We took off and passed through Shemgang which has a very beautiful Dzong (monastery) and views of snow-capped mountains
The Dzong in the distance

The day started out quite cool, but when the sun rose it quickly became very warm.  David said that tourists wearing shorts wasn't improper, so I unzipped the lower part of my long trousers and felt cooler in my shorts.  We  had breakfast by a lane of prayer flags and a small goemba (self-contained monastery).  

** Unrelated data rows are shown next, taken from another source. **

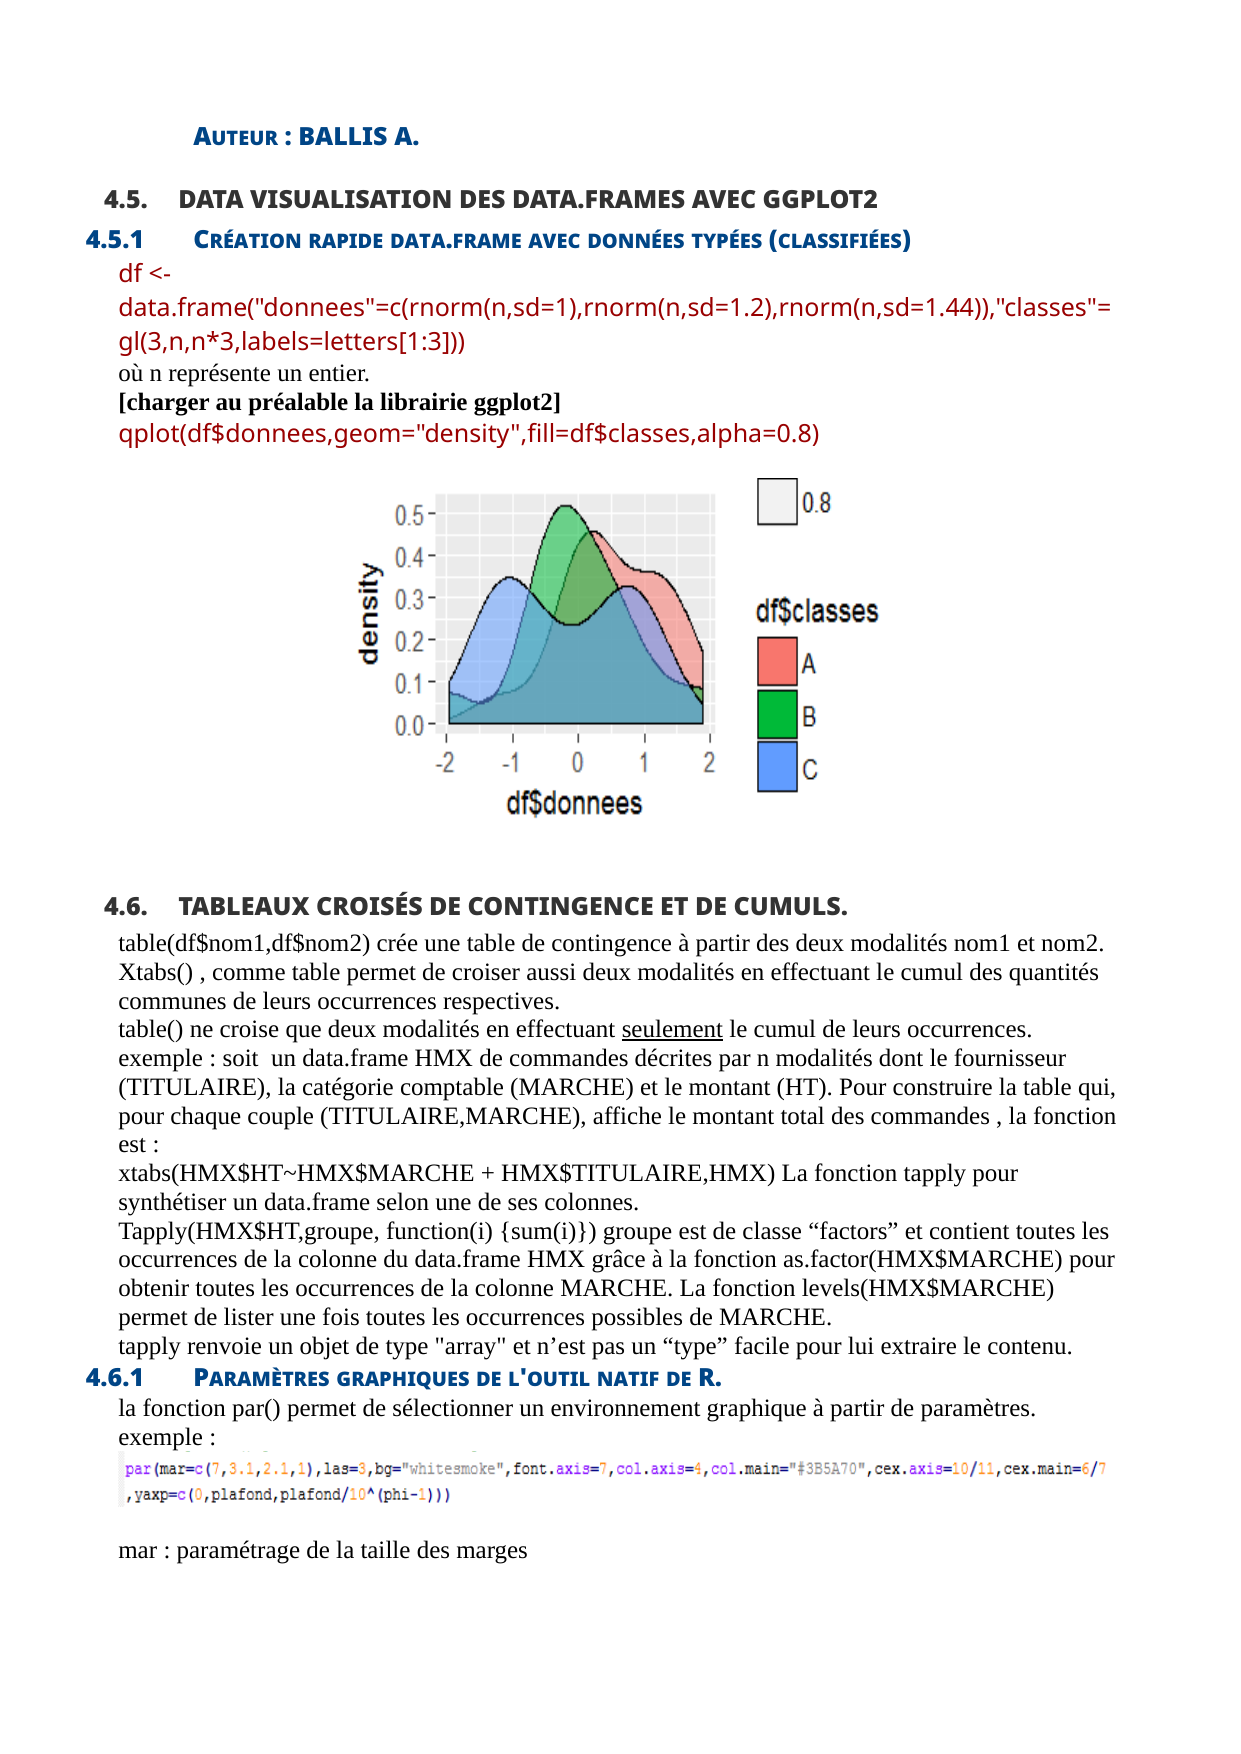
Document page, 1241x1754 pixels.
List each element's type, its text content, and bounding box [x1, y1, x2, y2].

subtitle Tableaux croisés de contingence et de cumuls. [104, 888, 1123, 922]
picture [118, 1451, 1123, 1507]
text tapply renvoie un objet de type "array" et n’est pas un “type” facile pour lui extraire le contenu. [118, 1331, 1123, 1359]
text df <-data.frame("donnees"=c(rnorm(n,sd=1),rnorm(n,sd=1.2),rnorm(n,sd=1.44)),"classes"=gl(3,n,n*3,labels=LETTERS[1:3])) [118, 256, 1123, 358]
text exemple : [118, 1422, 1123, 1451]
subtitle Paramètres graphiques de l'outil natif de R. [79, 1359, 1117, 1393]
text mar : paramétrage de la taille des marges [118, 1535, 1123, 1564]
picture [356, 478, 884, 831]
text Tapply(HMX$HT,groupe, function(i) {sum(i)}) groupe est de classe “factors” et contient toutes les occurrences de la colonne du data.frame HMX grâce à la fonction as.factor(HMX$MARCHE) pour obtenir toutes les occurrences de la colonne MARCHE. La fonction levels(HMX$MARCHE) permet de lister une fois toutes les occurrences possibles de MARCHE. [118, 1216, 1123, 1331]
text où n représente un entier. [118, 358, 1123, 387]
text xtabs(HMX$HT~HMX$MARCHE + HMX$TITULAIRE,HMX) La fonction tapply pour synthétiser un data.frame selon une de ses colonnes. [118, 1158, 1123, 1216]
text Xtabs() , comme table permet de croiser aussi deux modalités en effectuant le cumul des quantités communes de leurs occurrences respectives. [118, 957, 1123, 1014]
subtitle Création rapide data.frame avec données typées (classifiées) [79, 222, 1117, 256]
text qplot(df$donnees,geom="density",fill=df$classes,alpha=0.8) [118, 415, 1123, 449]
text table() ne croise que deux modalités en effectuant seulement le cumul de leurs occurrences. [118, 1014, 1123, 1043]
text table(df$nom1,df$nom2) crée une table de contingence à partir des deux modalités nom1 et nom2. [118, 928, 1123, 957]
subtitle Data visualisation des data.frames avec ggplot2 [104, 182, 1123, 216]
text exemple : soit un data.frame HMX de commandes décrites par n modalités dont le fournisseur (TITULAIRE), la catégorie comptable (MARCHE) et le montant (HT). Pour construire la table qui, pour chaque couple (TITULAIRE,MARCHE), affiche le montant total des commandes , la fonction est : [118, 1043, 1123, 1158]
text [charger au préalable la librairie ggplot2] [118, 387, 1123, 415]
text la fonction par() permet de sélectionner un environnement graphique à partir de paramètres. [118, 1393, 1123, 1422]
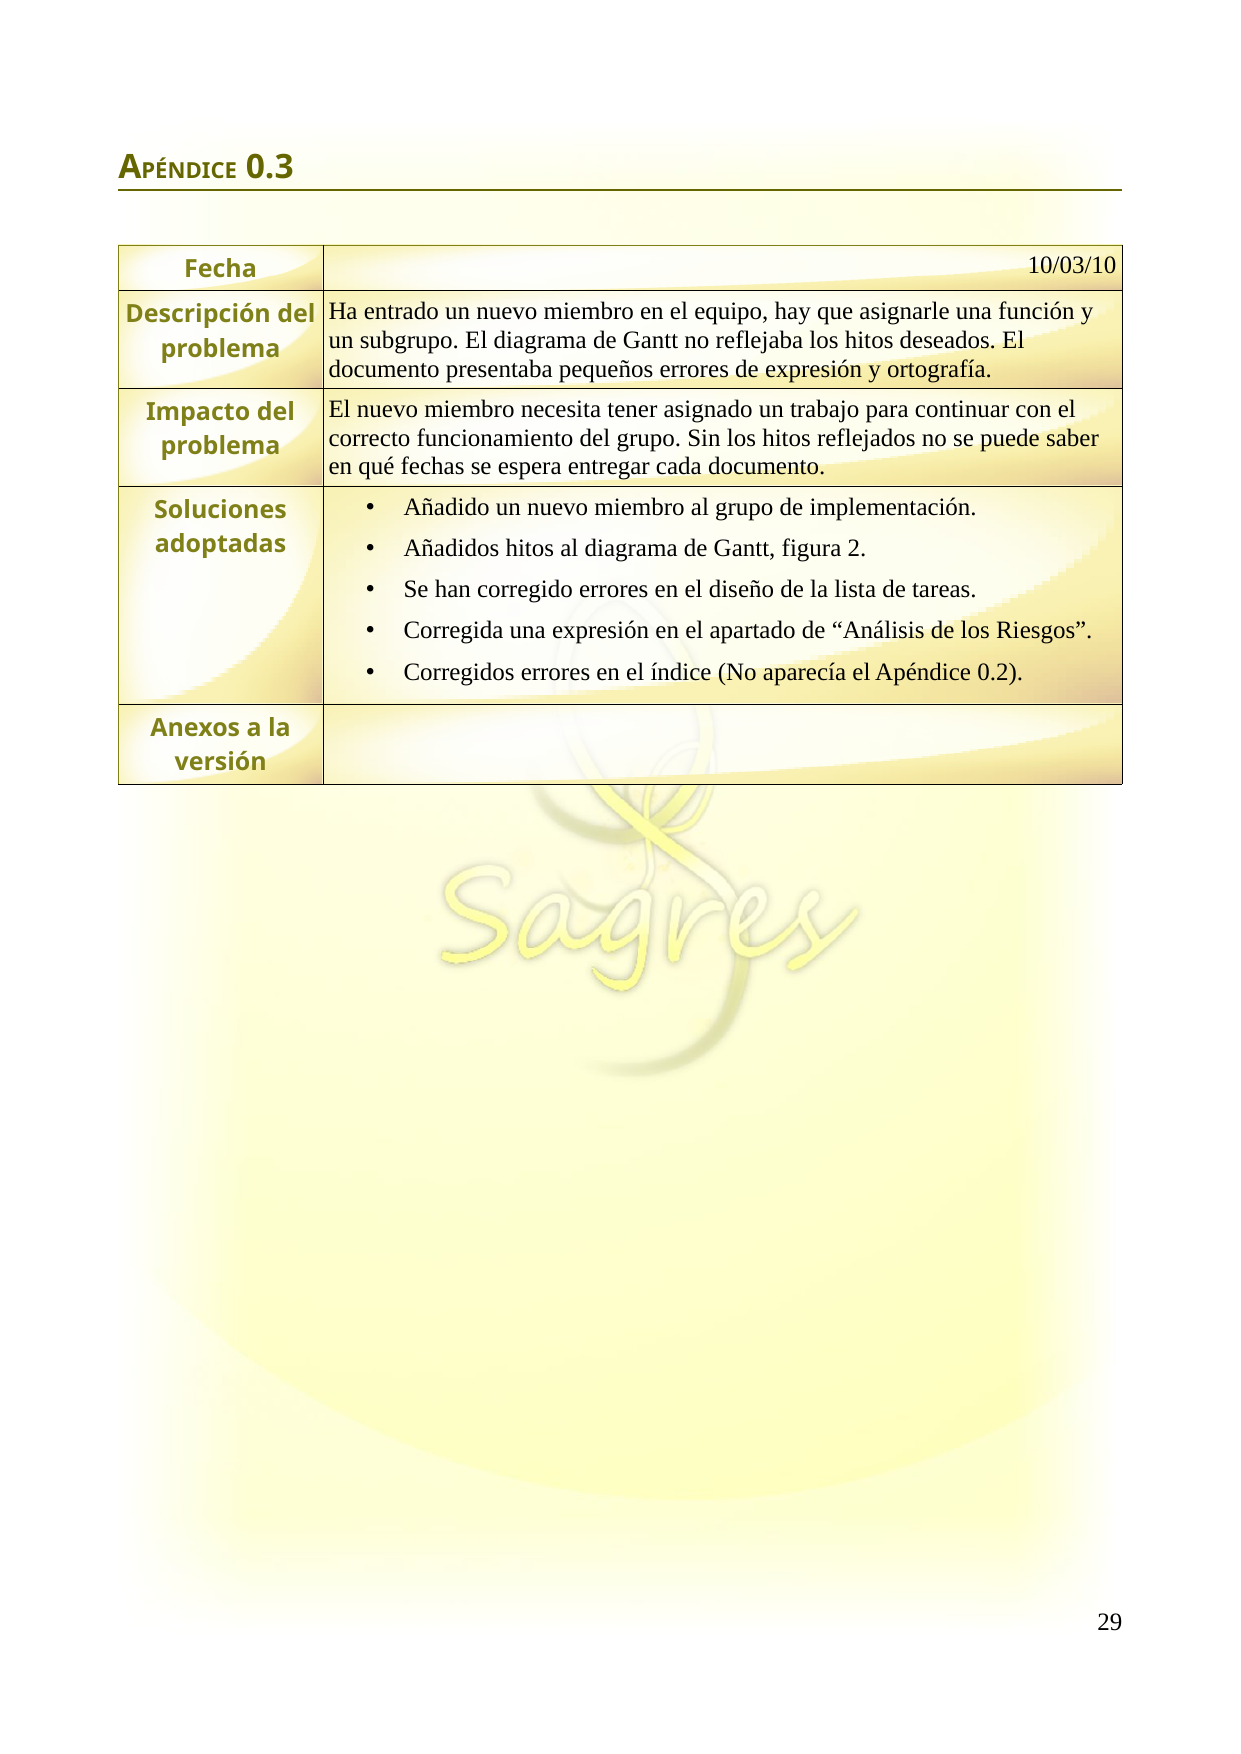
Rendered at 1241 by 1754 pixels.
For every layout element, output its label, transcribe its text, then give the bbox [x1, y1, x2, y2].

picture [118, 191, 1122, 245]
table_cell Anexos a la versión [119, 705, 323, 783]
table_header 10/03/10 [324, 246, 1122, 290]
table_cell El nuevo miembro necesita tener asignado un trabajo para continuar con el correcto funcionamiento del grupo. Sin los hitos reflejados no se puede saber en qué fechas se espera entregar cada documento. [324, 389, 1122, 486]
subtitle Apéndice 0.3 [118, 143, 1122, 189]
picture [118, 118, 1122, 143]
table_cell Impacto del problema [119, 389, 323, 486]
table_cell [324, 705, 1122, 783]
table_cell Ha entrado un nuevo miembro en el equipo, hay que asignarle una función y un subgrupo. El diagrama de Gantt no reflejaba los hitos deseados. El documento presentaba pequeños errores de expresión y ortografía. [324, 291, 1122, 388]
picture [118, 785, 1122, 1636]
table_cell Descripción del problema [119, 291, 323, 388]
table_cell Añadido un nuevo miembro al grupo de implementación. Añadidos hitos al diagrama de Gantt, figura 2. Se han corregido errores en el diseño de la lista de tareas. Corregida una expresión en el apartado de “Análisis de los Riesgos”. Corregidos errores en el índice (No aparecía el Apéndice 0.2). [324, 487, 1122, 704]
table_cell Soluciones adoptadas [119, 487, 323, 704]
table_header Fecha [119, 246, 323, 290]
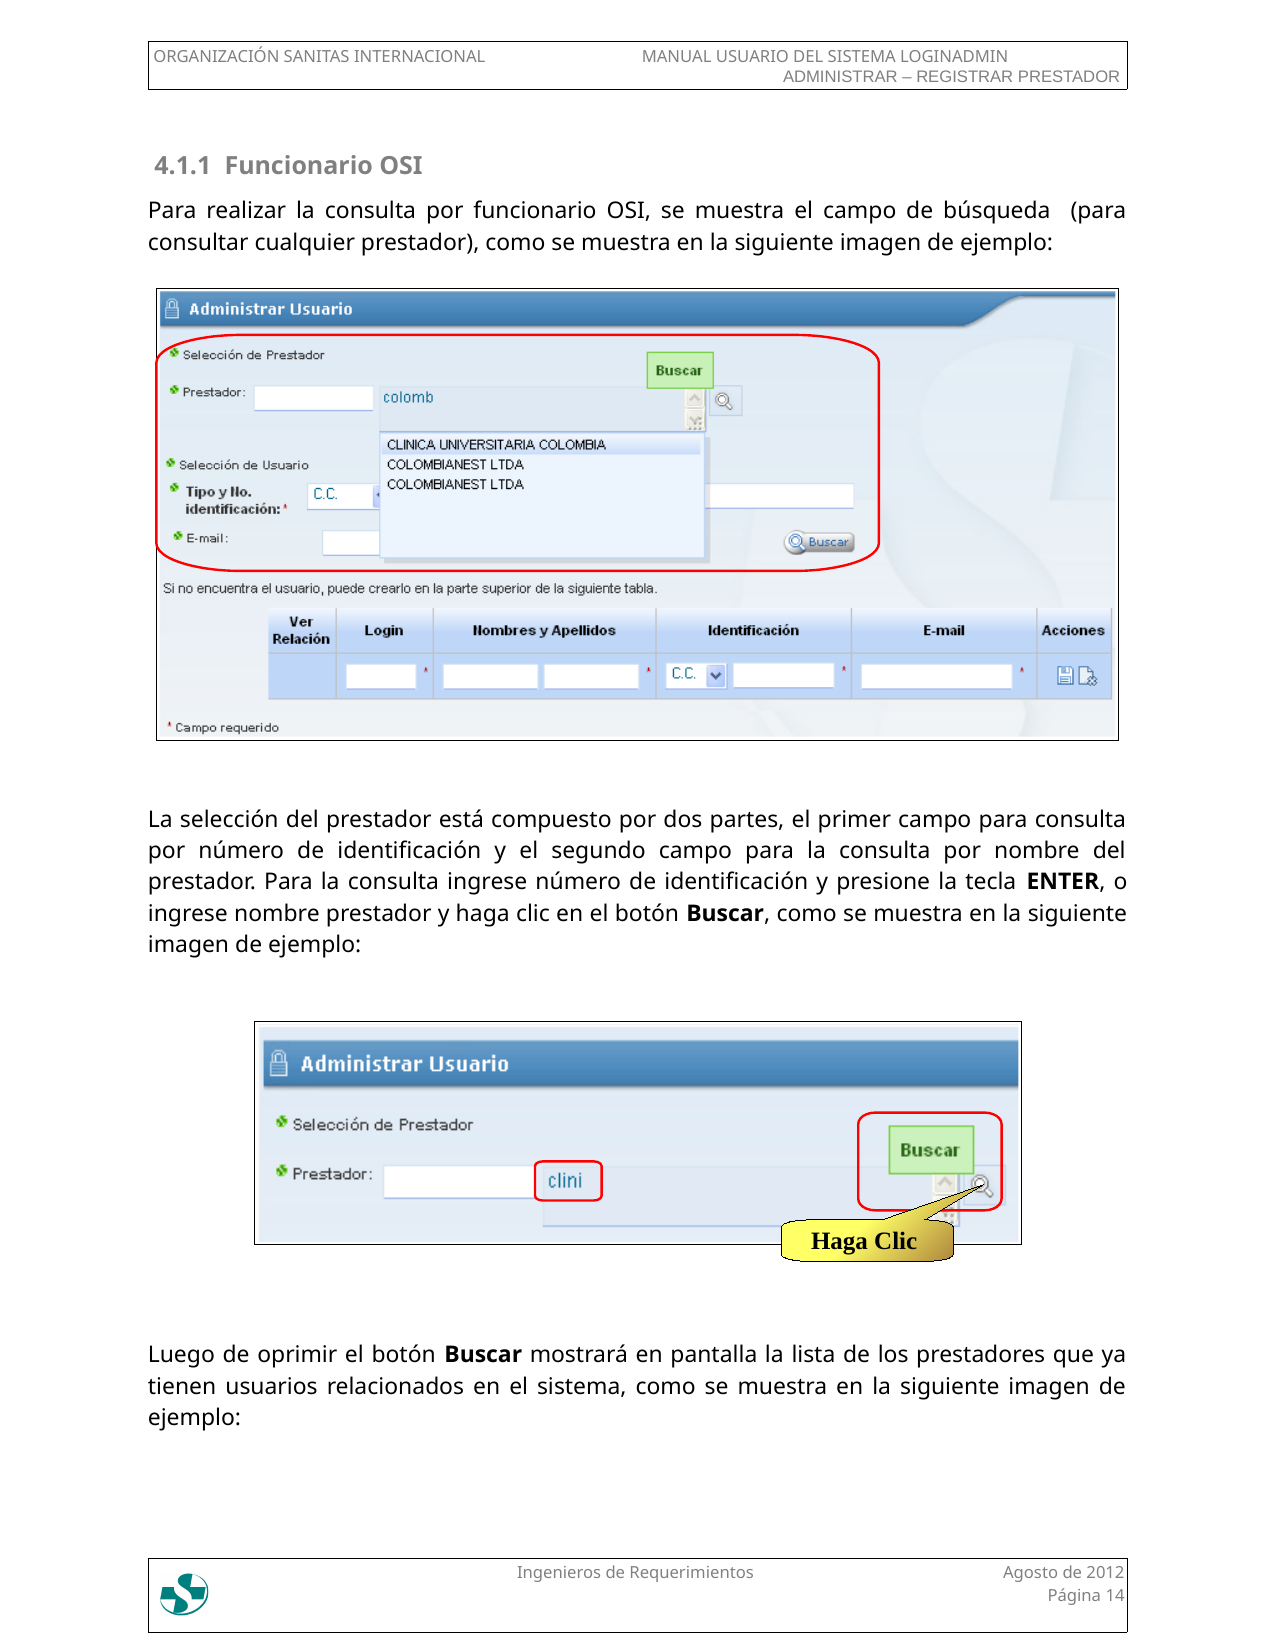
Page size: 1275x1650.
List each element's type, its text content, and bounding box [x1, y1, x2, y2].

text Luego de oprimir el botón Buscar mostrará en pantalla la lista de los prestadores que ya tienen usuarios relacionados en el sistema, como se muestra en la siguiente imagen de ejemplo: [148, 1338, 1127, 1432]
picture [159, 291, 1116, 738]
picture [256, 1024, 1019, 1242]
picture [860, 1114, 1000, 1209]
picture [159, 337, 877, 569]
text La selección del prestador está compuesto por dos partes, el primer campo para consulta por número de identificación y el segundo campo para la consulta por nombre del prestador. Para la consulta ingrese número de identificación y presione la tecla ENTER, o ingrese nombre prestador y haga clic en el botón Buscar, como se muestra en la siguiente imagen de ejemplo: [148, 803, 1127, 959]
text Para realizar la consulta por funcionario OSI, se muestra el campo de búsqueda (para consultar cualquier prestador), como se muestra en la siguiente imagen de ejemplo: [148, 194, 1127, 257]
subtitle Funcionario OSI [148, 148, 1127, 182]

We continued birding  on a road that overlooks a deep valley and the Mangde Chhu (Mangde river), until we finally got to our crew who had set up for lunch in a shady corner in the road.  We sat there for a couple of hours to relax  as the birding was quiet at that time of day.

Himalayan Cutia

Wangdi drove us down and down to about 2000' elevation; the vegetation was dry deciduous  with Kapok trees that had dropped their capsules of soft fine fiber all over the ground.  
Kapok fiber

Orchids in a Tree

Golden Langur

We got to our campsite at 5 PM on a turnout on the road which has quite a few large trucks bringing goods and construction material from India.  I was feeling pretty hot and grubby and found that a shower tent had been set up!  I entered the 4 x 4" stand-up tent which had a small stool to put your clothes on, a plastic bath mat to stand on and a large bucket of warm water with a dipper in it.  It was a little bizarre to be standing there pouring water all over myself and hear large trucks lumbering by right next to me!

Purple Sapphire (Ithink)

I felt much better, though, until a termite plume appeared and those of us outside our tents found termites crawling all over us and inside our clothes.  Fortunately,  termites don't bite, but still having insects inside your clothes is a bit uncomfortable!  They had lessened by the time we sat down for dinner at 7:30 - the crew had set up the dining table inside a tent covering, but kindly carried the table out side so we could dine in the cooler air and attract fewer insects.  We were served a great platters of delicious deep-fried flat bread covered with sesame seeds, in addition to other goodies.